[Records from a data source]
========

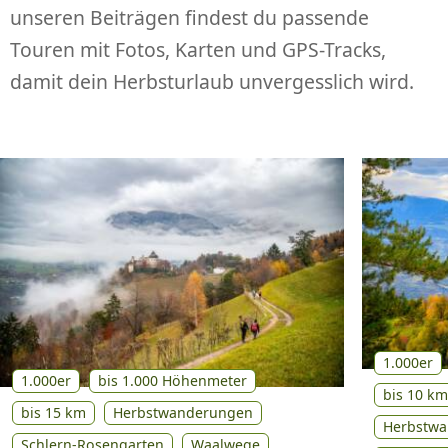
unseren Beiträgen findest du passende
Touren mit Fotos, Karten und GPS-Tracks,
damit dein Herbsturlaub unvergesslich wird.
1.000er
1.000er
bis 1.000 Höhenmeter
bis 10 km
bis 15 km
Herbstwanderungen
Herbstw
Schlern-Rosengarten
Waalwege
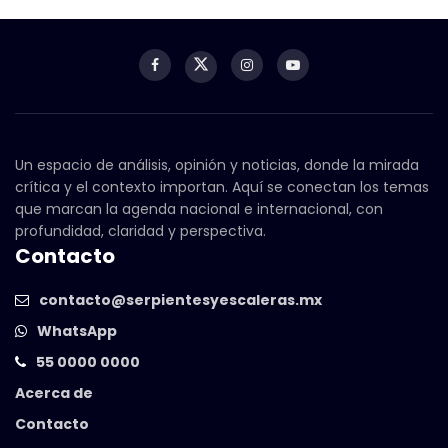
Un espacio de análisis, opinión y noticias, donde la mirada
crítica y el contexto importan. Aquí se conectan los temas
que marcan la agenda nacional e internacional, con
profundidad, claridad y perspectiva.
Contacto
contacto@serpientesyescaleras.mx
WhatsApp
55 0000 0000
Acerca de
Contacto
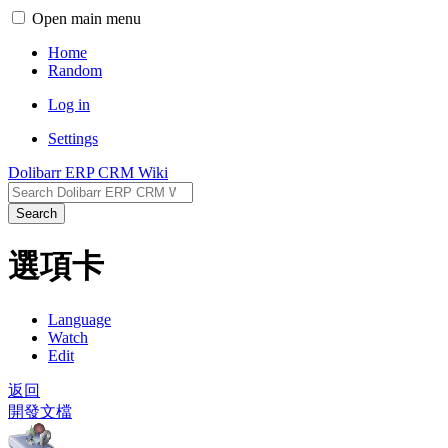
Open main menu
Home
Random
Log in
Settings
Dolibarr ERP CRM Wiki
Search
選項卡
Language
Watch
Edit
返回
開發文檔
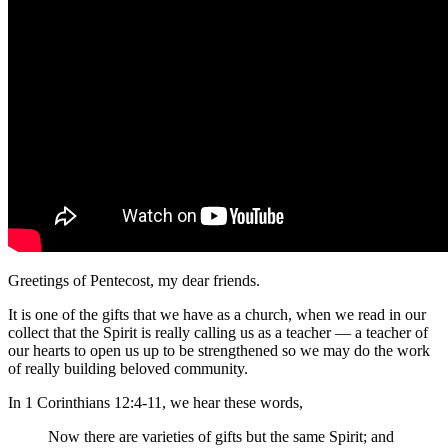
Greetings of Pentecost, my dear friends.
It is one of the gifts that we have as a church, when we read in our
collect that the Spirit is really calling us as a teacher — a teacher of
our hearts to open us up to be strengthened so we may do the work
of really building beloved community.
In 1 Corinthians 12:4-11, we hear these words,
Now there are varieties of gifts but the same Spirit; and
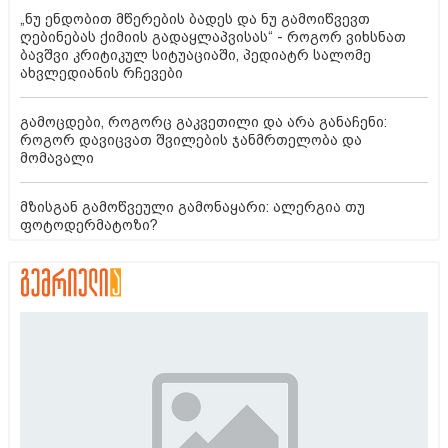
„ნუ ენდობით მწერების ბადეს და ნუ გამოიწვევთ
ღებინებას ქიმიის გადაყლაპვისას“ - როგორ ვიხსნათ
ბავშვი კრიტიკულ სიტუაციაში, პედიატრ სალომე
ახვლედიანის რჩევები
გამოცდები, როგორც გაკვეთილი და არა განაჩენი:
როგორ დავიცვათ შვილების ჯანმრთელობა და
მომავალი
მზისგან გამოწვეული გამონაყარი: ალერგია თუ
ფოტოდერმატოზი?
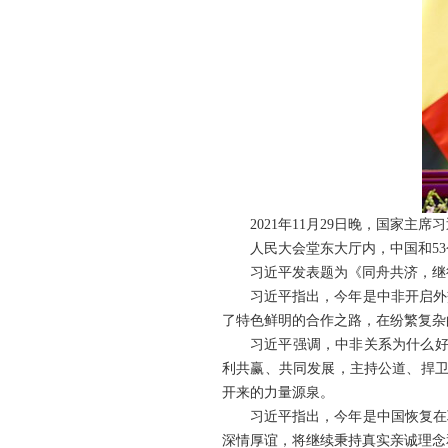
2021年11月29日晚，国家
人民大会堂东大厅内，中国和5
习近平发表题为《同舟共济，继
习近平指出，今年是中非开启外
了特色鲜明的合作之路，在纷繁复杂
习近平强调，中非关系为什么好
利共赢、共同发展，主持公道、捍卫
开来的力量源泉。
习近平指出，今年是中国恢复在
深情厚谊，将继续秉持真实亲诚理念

========

Your task - What is needed is an exact transcription of the lines from the one containing "და ნუ გამოიწვევთ" through the last line of the records above, both included, with no pictures.

Task response -
„ნუ ენდობით მწერების ბადეს და ნუ გამოიწვევთ
ღებინებას ქიმიის გადაყლაპვისას“ - როგორ ვიხსნათ
ბავშვი კრიტიკულ სიტუაციაში, პედიატრ სალომე
ახვლედიანის რჩევები
გამოცდები, როგორც გაკვეთილი და არა განაჩენი:
როგორ დავიცვათ შვილების ჯანმრთელობა და
მომავალი
მზისგან გამოწვეული გამონაყარი: ალერგია თუ
ფოტოდერმატოზი?
2021年11月29日晚，国家
人民大会堂东大厅内，中国和5
习近平发表题为《同舟共济，继
习近平指出，今年是中非开启外
了特色鲜明的合作之路，在纷繁复杂
习近平强调，中非关系为什么好
利共赢、共同发展，主持公道、捍卫
开来的力量源泉。
习近平指出，今年是中国恢复在
深情厚谊，将继续秉持真实亲诚理念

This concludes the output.